- **SOURCE PASSAGE**:
----
Scenario # 1:
Thousands of files flood the data lake every day. These files are dumped in parallel by the source system, resulting in a massive influx of data.
Scenario #2:
There’s a continuous influx of incremental data from a transactional table in SAP. Every 15 minutes, a massive file containing millions of records has to be extracted and sent to the data lake landing zone. This critical dataset is essential for the business, but the sheer volume of data and the complexity of the transactional system poses significant challenges.
How would you tackle these situations?
In today’s data-driven world, organizations heavily rely on efficient data processing to extract valuable insights. Streamlined data processing directly impacts decision-making – enabling them to unlock hidden patterns, optimize operations, and drive innovation. But often, as businesses keep growing, they are faced with the uphill task of managing data velocity, variety, and volume.
Can data ingestion services help simplify the data loading process, so that business teams can focus on analyzing the data rather than managing the intricate loading process?
Leveraging Databricks to elevate data processing
The process of collecting, transforming, and loading data into a data lake can be complex and time-consuming. At Tiger Analytics, we’ve used Databricks Auto Loader across our clients and various use cases to make the data ingestion process hassle-free.
Here’s how we tackled the two problem statements for our clients:
Scenario 1: Multiple File Ingestion Based on Control File Trigger
Thousands of files flooded our client’s data lake daily. The source system would dump them in parallel, resulting in a massive influx of data. Then, to indicate the completion of the extraction process, the source system dropped a control file named ‘finish.ctrl’. The primary challenge was to trigger the ingestion process based on this control file and efficiently load all the files dropped by the source system.
The challenges:
- Large number of files: The daily extract consisted of a staggering 10,000 to 20,000 text files, making manual processing impractical and time-consuming.
- Volume of records: Each file contained hundreds of thousands of records, further complicating the data processing task.
- Timely refresh of silver and gold layers: The business required their Business Intelligence (BI) reports to be refreshed within an hour, necessitating a streamlined and efficient data ingestion process.
- Duplicate file loading: In cases where the extraction process failed at the source, the entire process would start again, resulting in the redundant loading of previously processed files.
How we effectively used Databricks to streamline the ingestion process:
We worked with Databricks Auto Loader by automating the detection and ingestion of thousands of files. With the help of these efforts, the team experienced increased efficiency, improved data quality, and accelerated data processing times – revolutionizing their entire data ingestion process.
----
- **DATA**:
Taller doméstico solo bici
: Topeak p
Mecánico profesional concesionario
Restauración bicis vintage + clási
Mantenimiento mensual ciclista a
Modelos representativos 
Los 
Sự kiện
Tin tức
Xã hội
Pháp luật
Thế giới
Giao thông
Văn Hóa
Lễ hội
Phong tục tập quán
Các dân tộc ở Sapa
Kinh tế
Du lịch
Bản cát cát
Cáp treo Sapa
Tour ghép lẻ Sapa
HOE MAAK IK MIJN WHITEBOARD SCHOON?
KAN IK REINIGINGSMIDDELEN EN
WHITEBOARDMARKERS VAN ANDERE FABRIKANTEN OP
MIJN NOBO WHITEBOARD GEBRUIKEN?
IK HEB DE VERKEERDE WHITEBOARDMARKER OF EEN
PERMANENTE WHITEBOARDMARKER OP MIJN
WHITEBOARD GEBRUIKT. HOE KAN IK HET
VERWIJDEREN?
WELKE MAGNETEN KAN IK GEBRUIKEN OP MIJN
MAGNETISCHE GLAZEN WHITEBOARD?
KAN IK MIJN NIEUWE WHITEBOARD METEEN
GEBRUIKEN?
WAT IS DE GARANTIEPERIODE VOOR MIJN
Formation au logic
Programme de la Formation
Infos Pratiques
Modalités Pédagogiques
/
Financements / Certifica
----
- **EXERCISE REQUIREMENTS**: Carry on the piece about data ingestion with Databricks Auto Loader, picking up right after its final sentence.

- **WRITTEN RESPONSE**:
The implementation involved the following steps:
- Setting up a data factory orchestrator: The team leveraged Azure Data Factory as an orchestrator to trigger a Databricks notebook based on the event trigger. Specifically, they configured the event trigger to be activated when the source system dropped the control file ‘finish.ctrl’.
- Configuring the Auto Loader notebook: The team coded a Databricks notebook to run Auto Loader with the trigger once option. This configuration ensured that the notebook would run once, ingesting all the files into the bronze table before automatically terminating them.
Sample code snippet:
df = (spark.readStream
.format(“cloudFiles”)
.option(“cloudFiles.format”, <file_format>)
.schema(<schema>))
df.writeStream
.format(‘delta’)
.trigger(once = True)
.outputMode(‘append’)
.option(“checkpointLocation”, <CheckpointLocation>)
.option(“path”,<path>)
.table(<table_name>)
query.awaitTermination()
Business impact:
- Increased efficiency: Manually processing thousands of files became a thing of the past. The client saved significant time and valuable resources by automating the data ingestion process.
- Improved data quality: Ingesting data into the data lake using Databricks Delta Lake ensured enhanced data quality and consistency. This, in turn, mitigated the risk of data errors and inconsistencies.
- Faster data processing: With the automation of data ingestion and improved data quality, the client could achieve lightning-fast file processing times. Files that previously took hours to process were now handled within minutes, empowering the team to make data-driven decisions swiftly.
Scenario 2: Streamlining the Data Ingestion Pipeline
Our client was dealing with managing a continuous influx of incremental data from a transactional table in SAP. Every 15 minutes, a massive file containing millions of records had to be extracted and sent to the data lake landing zone. While the critical dataset was essential for their business, the sheer volume of data and the complexity of the transactional system posed huge challenges.
The challenges:
- Managing a large volume of data: The transactional system generated millions of transactions per hour, resulting in an overwhelming volume of data that needed to be ingested, processed, and analyzed.
- Ordered file processing: It was crucial to process the incremental files in the correct order to maintain data consistency and accuracy with the source system.
- Near real-time data processing: Due to the critical nature of the data, the business required immediate ingestion of the files as soon as they arrived in the landing zone, enabling near real-time data processing.
Using Databricks to enable efficient incremental file processing
The team strategically decided to implement Databricks Auto Loader streaming. This feature allowed them to process new data files incrementally and effectively as they arrived in the cloud storage.
The implementation involved the following steps:
- Leveraging file notification and queue services: The team configured Auto Loader to use the file notification service and queue service, which subscribed to file events from the input directory. This setup ensured that new data files were promptly detected and processed.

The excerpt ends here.